MacApp Source Code and Licensing
MacApp was an object-oriented class library, but it was advertised as an “expandable application”. A class library seems like a familiar idea now, but in 1985 most programmers might have heard or read the phrase, but few programmers knew what that meant. Outside of Apple, PARC, and other computer research sites, very few people had any experience with object-oriented programming. The idea of an expandable application was a little bit more familiar. An expandable application usually consisted of a library consisting of already-compiled code, to which a programmer could link application-specific code. This placed a lot of constraints on the resulting program. Parts of the program were specified by the library, and could not be altered. A class library is an entirely different thing, in that every method in any object could be overridden. Beyond that, Apple supplied the source code for the entire class library. Every part of MacApp was open to change by any programmer. But MacApp was not open source. In fact, if you used it, you were required to pay a licensing fee to Apple.

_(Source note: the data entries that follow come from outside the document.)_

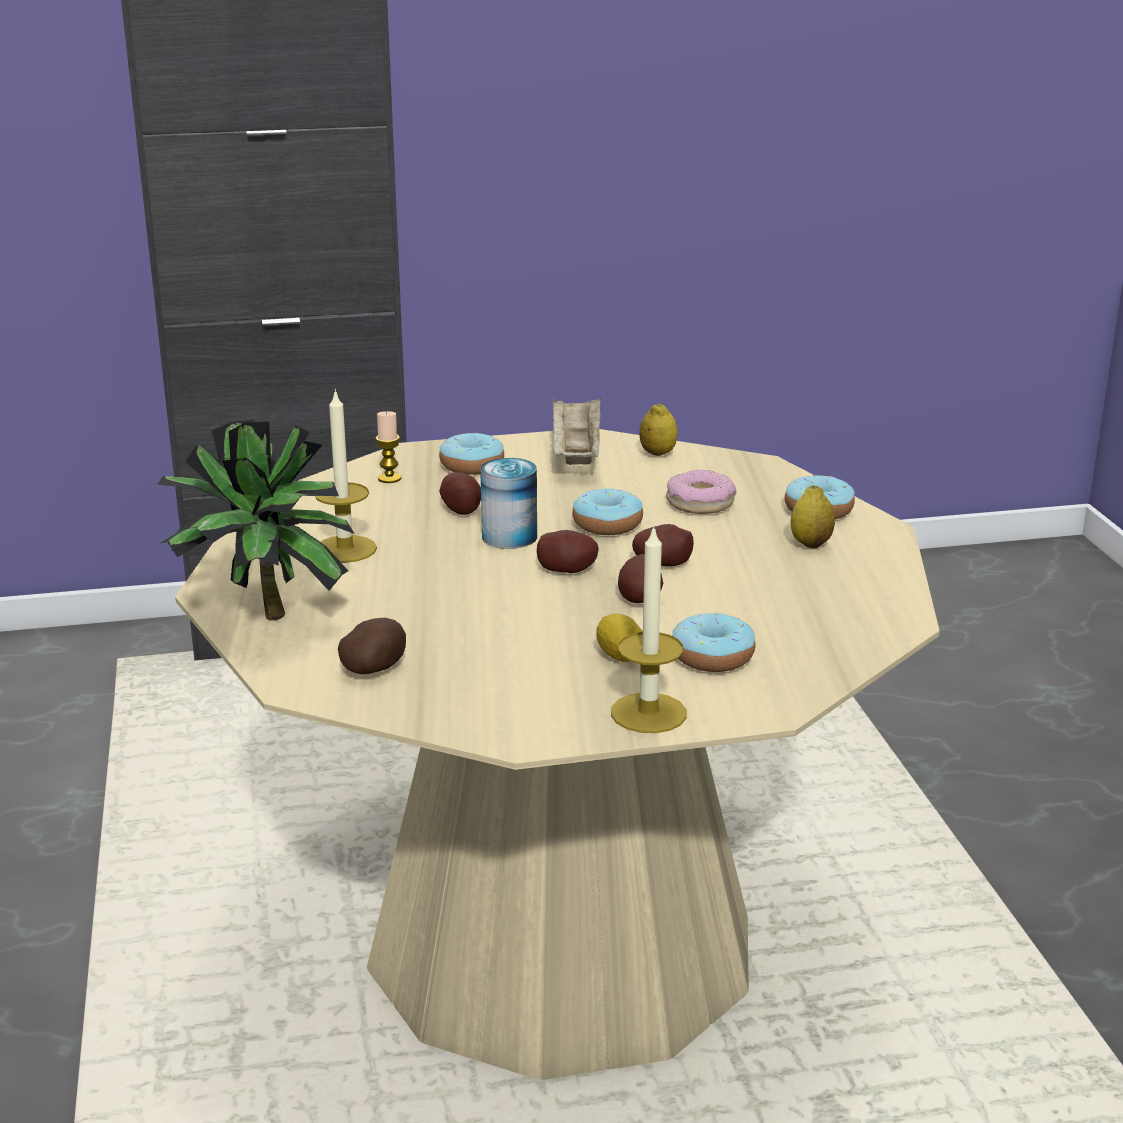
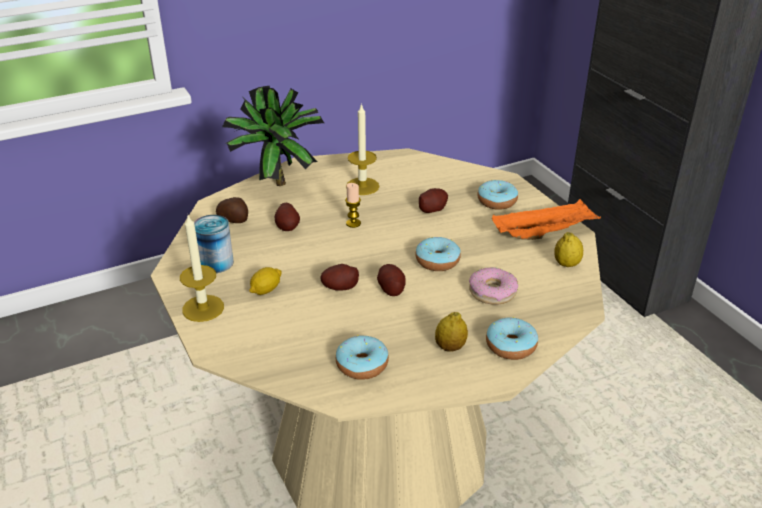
camera: 75 degrees right, 10 degrees up
(389, 478) = (461, 180): candle -> candle (353, 223)
(509, 537) = (402, 231): can -> can (216, 263)
(568, 569) = (368, 256): potato -> potato (288, 227)
(576, 453) = (543, 233): beige tray -> orange tray
(712, 657) = (272, 322): donut -> donut (362, 365)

MacApp was distributed as source code. If you got MacApp, you got the whole thing, and you could modify it to your heart’s content. There was a fee charged, however. It cost $100 yearly for software companies to sell their Macintosh software made using MacApp. If a second publisher or distributing company distributed software made using MacApp to another company for sale, then the seller had to likewise have a license. In June 1988, Apple eliminated the requirement that publishers and distributors hold MacApp licenses and replaced it with the requirement that all programs made using MacApp say so in their “About...” dialog. This was not to make money from MacApp, but only to preserve Apple’s copyright to the program. They were basically giving it away, but wanted to preserve the rights to it.
The MacApp Legacy
The fact that MacApp was distributed as source code is responsible for its enormous impact on computing. It was copied everywhere, and was used for many purposes. Most example code that you got from Apple or elsewhere included a disclaimer saying it wasn’t a full-fledged Macintosh application and you shouldn’t use it as an example of how to write production code. MacApp was production code. It was Apple’s best statement about how to write a Macintosh program. Even if you weren’t using MacApp, if you wanted to know how to do something, you could just see how it was done in MacApp.
It was also used as the inspiration for just about every other class library of the time. Apple’s attempts to preserve their rights to MacApp couldn’t keep it from being used largely as the basis for new class libraries. Practically every class library in use in the 1990’s is clearly the child of MacApp. For a while in the 1990’s I tried my hand at programming Windows using the Microsoft Foundation Classes. I felt right at home.